Metro West will also be one of the building’s ground-floor commercial tenants even though it is moving from just a few hundred feet away at its current home at the Lin Omni Square, 3167 Fulton, which was built as part of the blanket mills.
It will be leasing 3,208 square feet and investing $336,840 to build out the space for its new offices, according to plans filed in June with the city. Its offices will look out onto Paris Avenue which has 15 spaces of on-street parking. Another 12 spaces of on-street parking are on West 33rd Street. There are 104 spaces of off-street parking divided among two lots.
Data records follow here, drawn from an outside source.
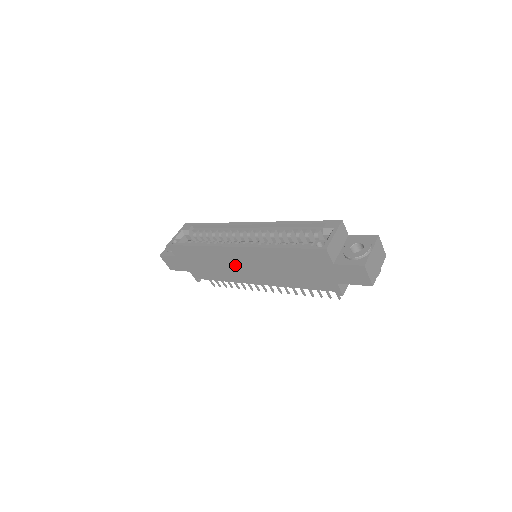
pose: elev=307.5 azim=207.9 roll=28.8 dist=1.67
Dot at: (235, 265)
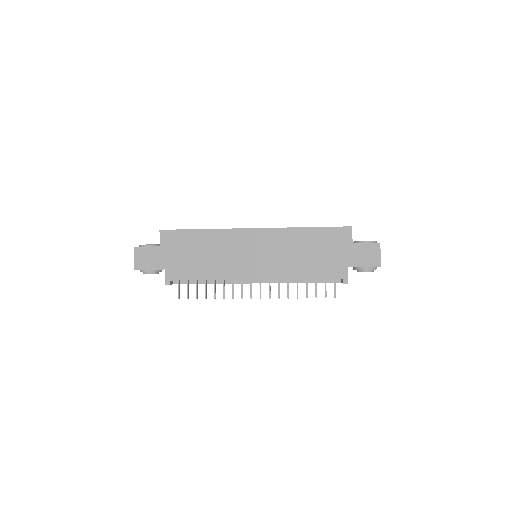
Dot at: (240, 253)
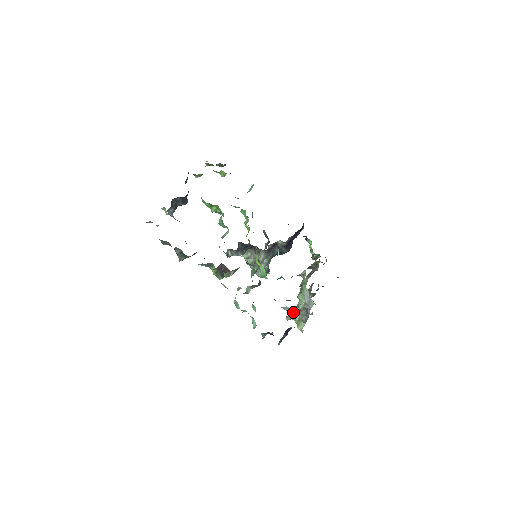
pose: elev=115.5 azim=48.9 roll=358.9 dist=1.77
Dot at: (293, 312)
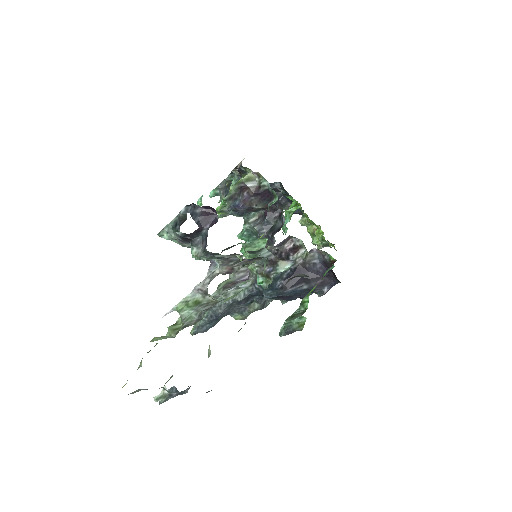
Dot at: (205, 288)
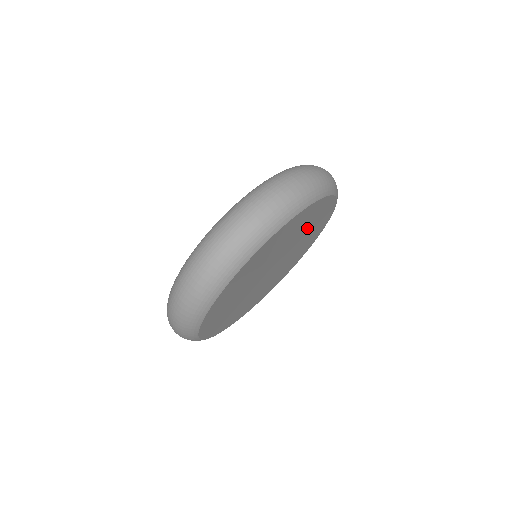
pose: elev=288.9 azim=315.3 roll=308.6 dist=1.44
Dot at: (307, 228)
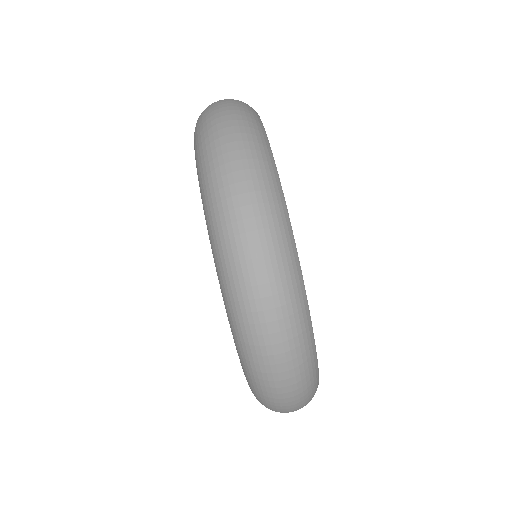
Dot at: occluded
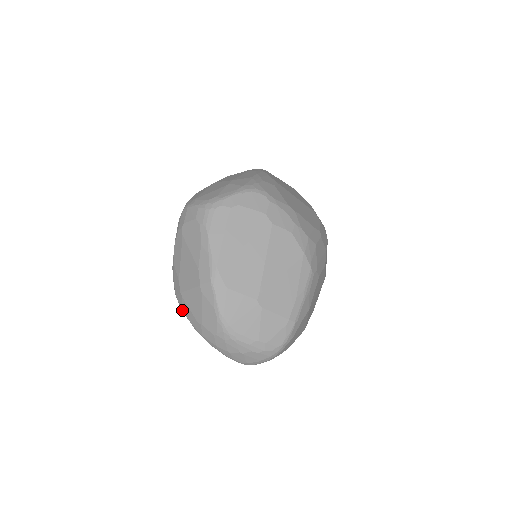
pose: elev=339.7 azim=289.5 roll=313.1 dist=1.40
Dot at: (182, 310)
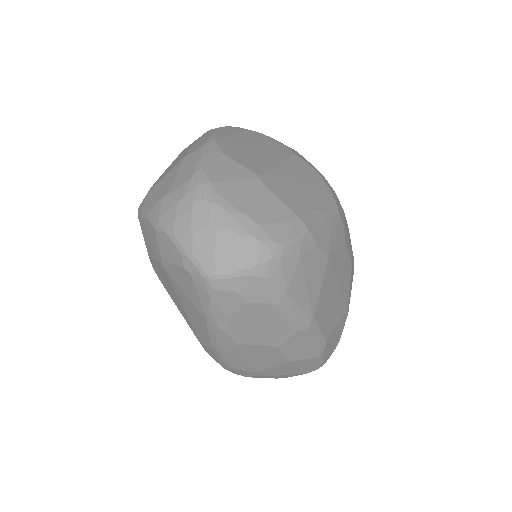
Dot at: (140, 212)
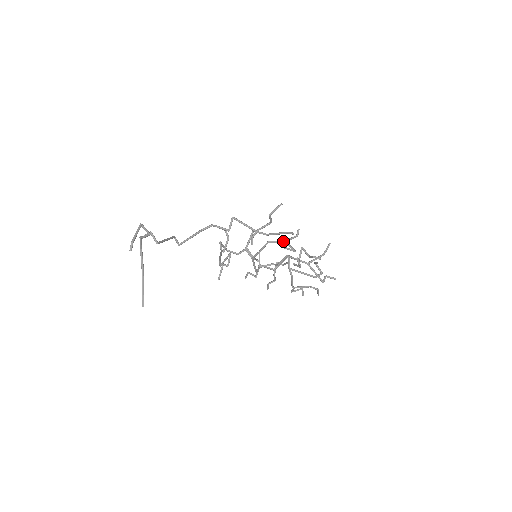
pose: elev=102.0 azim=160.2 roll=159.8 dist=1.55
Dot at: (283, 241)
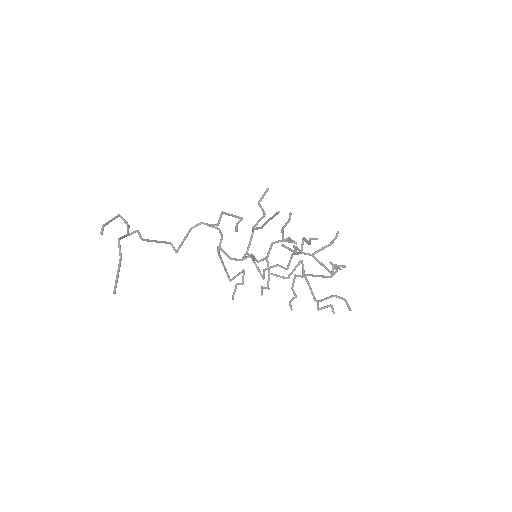
Dot at: (286, 238)
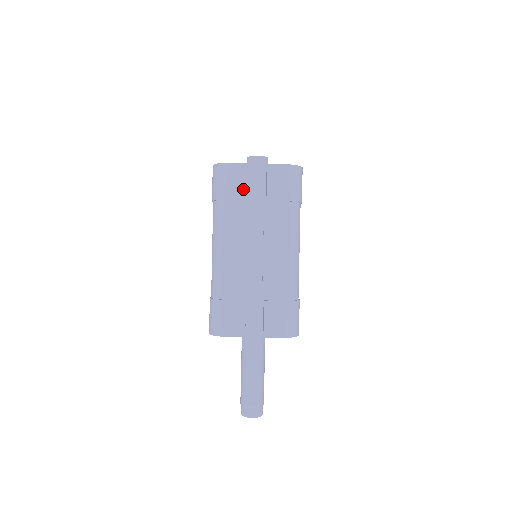
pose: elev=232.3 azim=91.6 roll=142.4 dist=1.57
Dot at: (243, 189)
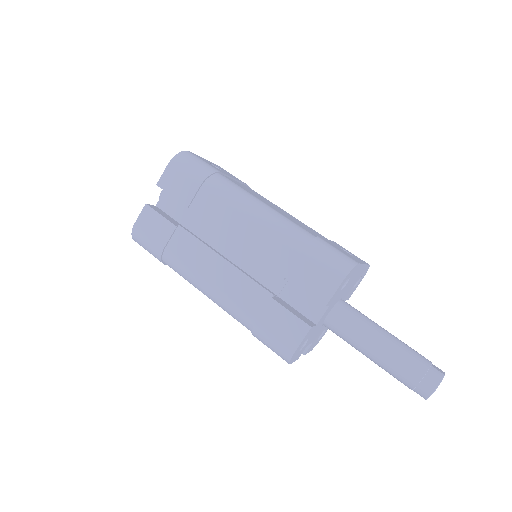
Dot at: (164, 225)
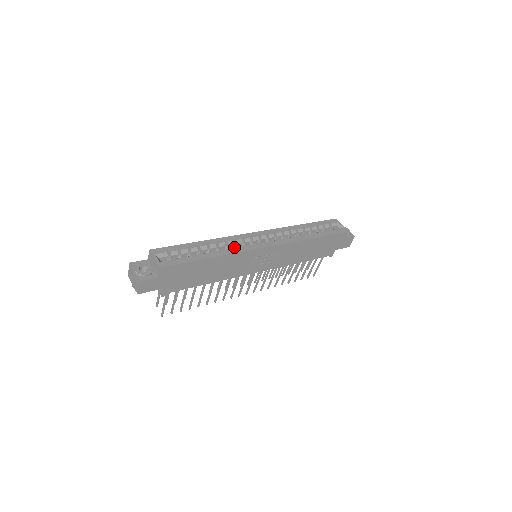
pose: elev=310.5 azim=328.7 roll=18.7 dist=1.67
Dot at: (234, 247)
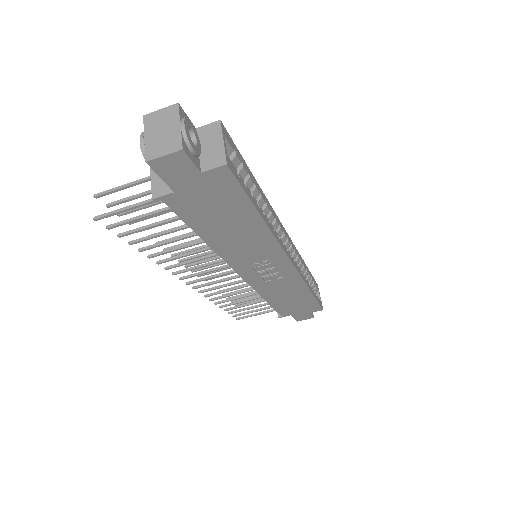
Dot at: occluded
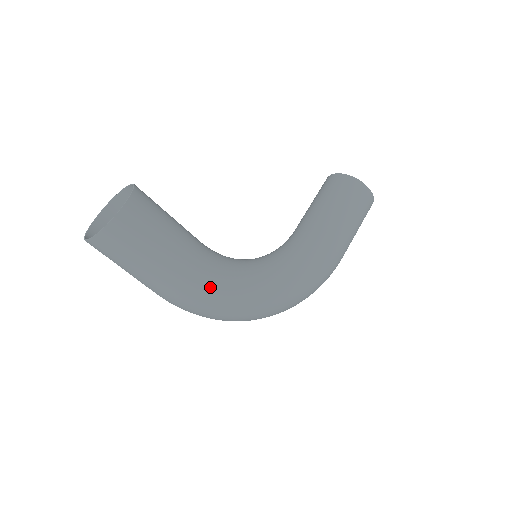
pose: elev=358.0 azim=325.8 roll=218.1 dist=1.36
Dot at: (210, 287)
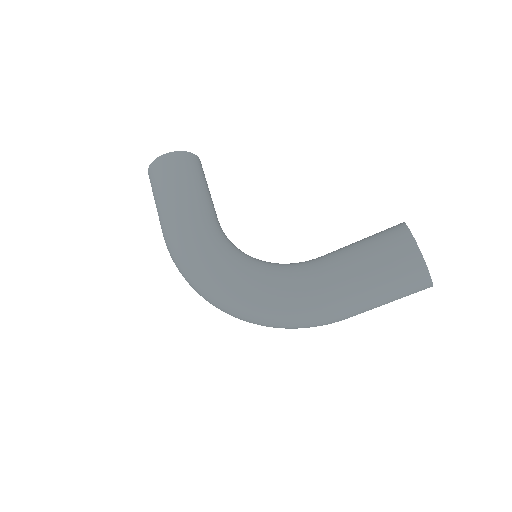
Dot at: (179, 238)
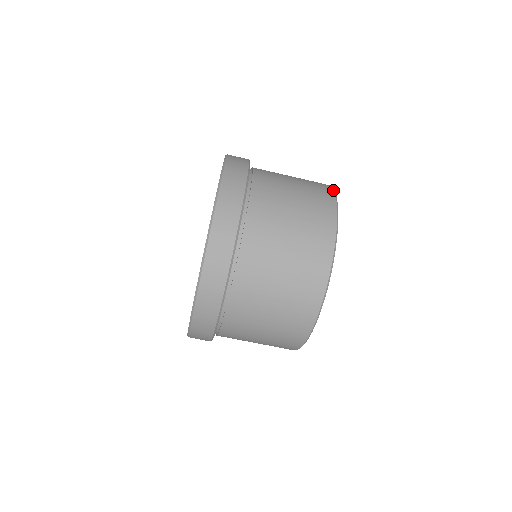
At roughly the same time as Metro West’s filing, another incoming tenant submitted plans to locate in the Northern Ohio Blanket Mills development. Little Steps Bilingual Enrichment Center will lease 7,950 square feet at the L-shaped building’s east end, also along Paris Avenue. It will invest about $914,250 to build out its space, according to a separate permit application filed with the city.
Little Steps is currently located at 4732 Lorain Ave. but is pulling up stakes to make way for a mixed-use redevelopment by Forest City Shuffleboard owner and developer Jim Miketo. However, Ramonita Vargas, chief executive director of the Spanish American Committee which operates Little Steps, cautioned that there is still much work to be done before a move can happen.